As discussões sobre diversas reportagens devem sempre emergir, dialogando com os conteúdos de história, visto que a compreensão sobre o conteúdo deve relacionar-se com as questões do presente. Em outras palavras, é importante destacar que a relevância em se estudar um determinado conteúdo está em ele responder aos problemas que nos são postos no presente. Deste modo, a constante relação entre o conteúdo de história e as diversas reportagens trazidas à sala de aula pelos alunos são elemento metodológico fundamental para o sucesso desta proposta.

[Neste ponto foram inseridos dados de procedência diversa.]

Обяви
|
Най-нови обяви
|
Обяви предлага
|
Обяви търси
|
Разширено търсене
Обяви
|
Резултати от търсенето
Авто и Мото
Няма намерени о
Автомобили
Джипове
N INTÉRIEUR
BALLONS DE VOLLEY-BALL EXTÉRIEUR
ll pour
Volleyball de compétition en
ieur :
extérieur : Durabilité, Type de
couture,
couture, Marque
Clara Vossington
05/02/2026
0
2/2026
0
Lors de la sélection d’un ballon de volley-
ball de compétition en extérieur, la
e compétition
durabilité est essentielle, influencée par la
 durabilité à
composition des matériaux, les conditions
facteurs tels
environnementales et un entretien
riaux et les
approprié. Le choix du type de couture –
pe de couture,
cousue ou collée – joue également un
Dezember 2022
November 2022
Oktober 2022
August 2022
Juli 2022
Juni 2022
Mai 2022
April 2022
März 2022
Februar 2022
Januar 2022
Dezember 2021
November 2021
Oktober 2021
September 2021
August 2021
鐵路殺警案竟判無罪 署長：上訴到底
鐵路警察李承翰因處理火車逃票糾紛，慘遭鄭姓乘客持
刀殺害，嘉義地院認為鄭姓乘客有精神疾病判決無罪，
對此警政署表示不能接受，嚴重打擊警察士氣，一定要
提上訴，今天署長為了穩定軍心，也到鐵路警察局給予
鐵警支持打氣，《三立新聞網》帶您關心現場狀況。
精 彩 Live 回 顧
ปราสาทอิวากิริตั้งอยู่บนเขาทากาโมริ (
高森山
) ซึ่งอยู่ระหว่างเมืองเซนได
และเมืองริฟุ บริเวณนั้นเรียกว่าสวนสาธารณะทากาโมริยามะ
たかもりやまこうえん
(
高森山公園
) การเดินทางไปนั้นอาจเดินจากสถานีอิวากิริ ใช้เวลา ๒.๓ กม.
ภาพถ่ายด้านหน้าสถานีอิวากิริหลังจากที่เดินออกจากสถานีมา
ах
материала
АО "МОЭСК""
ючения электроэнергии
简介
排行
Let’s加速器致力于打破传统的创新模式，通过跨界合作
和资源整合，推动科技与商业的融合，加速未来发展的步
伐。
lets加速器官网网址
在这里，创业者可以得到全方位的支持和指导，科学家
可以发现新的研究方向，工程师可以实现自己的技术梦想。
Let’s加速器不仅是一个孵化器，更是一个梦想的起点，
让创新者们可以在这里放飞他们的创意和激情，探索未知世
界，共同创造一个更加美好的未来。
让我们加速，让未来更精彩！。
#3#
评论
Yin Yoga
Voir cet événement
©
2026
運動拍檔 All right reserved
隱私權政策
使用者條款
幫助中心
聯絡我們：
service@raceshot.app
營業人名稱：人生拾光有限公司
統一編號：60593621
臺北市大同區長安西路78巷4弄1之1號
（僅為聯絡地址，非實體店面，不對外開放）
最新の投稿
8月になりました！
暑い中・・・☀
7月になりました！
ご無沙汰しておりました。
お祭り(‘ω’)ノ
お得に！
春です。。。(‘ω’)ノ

Algumas relações possíveis.

Por fim, mas não menos importante, outros temas e conteúdos podem ser inseridos (neste caso, a sensibilidade do professor, que já conheceu a individualidade dos alunos, é o parâmetro ideal para medir o volume de conteúdos possíveis para cada realidade). Utilizando o nosso tema como exemplo, poderíamos trabalhar com questões relativas ao MST, destacando historicamente as questões da propriedade da terra no Brasil; Funções de projetos políticos, como os de Reforma Agrária, e suas relações com a agricultura familiar e o agronegócio, dentre tantos outros. Esta proposta abre uma gama de possibilidades para que trabalhemos com outras disciplinas, como Língua Portuguesa, Redação, Sociologia, Filosofia, Geografia e a interlocução com o mundo midiático.

A avaliação: o que avaliar?

A proposta avaliativa propõe a utilização de materiais visuais como charges, tirinhas, fotografias e outros que versem sobre o tema. As questões podem ser subjetivas, onde o professor queira analisar a leitura do aluno de forma discursiva e processual por meio de um texto escrito ou por meio da exposição oral, ou mais objetivas, utilizando questões de vestibular – já que muitas delas hoje utilizam estes recursos para compor suas questões – pensando numa perspectiva de avaliação mais prática. A principal questão a ser avaliada remete a percepção do aluno sobre problemas sociais e sua capacidade de analisá-los, balizado pelos conteúdos históricos, sendo capaz de construir uma argumentação sólida para sustentar sua posição diante da situação problema que lhe foi proposta.

Bom, buscamos elencar aqui alguns caminhos que, mais do que propostas fechadas, visam ser noções possíveis de serem adaptas pelo(a) docente a cada realidade. Escolas das zonas rurais, por exemplo, podem utilizar a experiência cotidiana dos discentes e suas famílias com sindicatos ou movimentos sociais para alavancar ainda mais as discussões. Enfim, as variantes são inúmeras. Sucesso!!!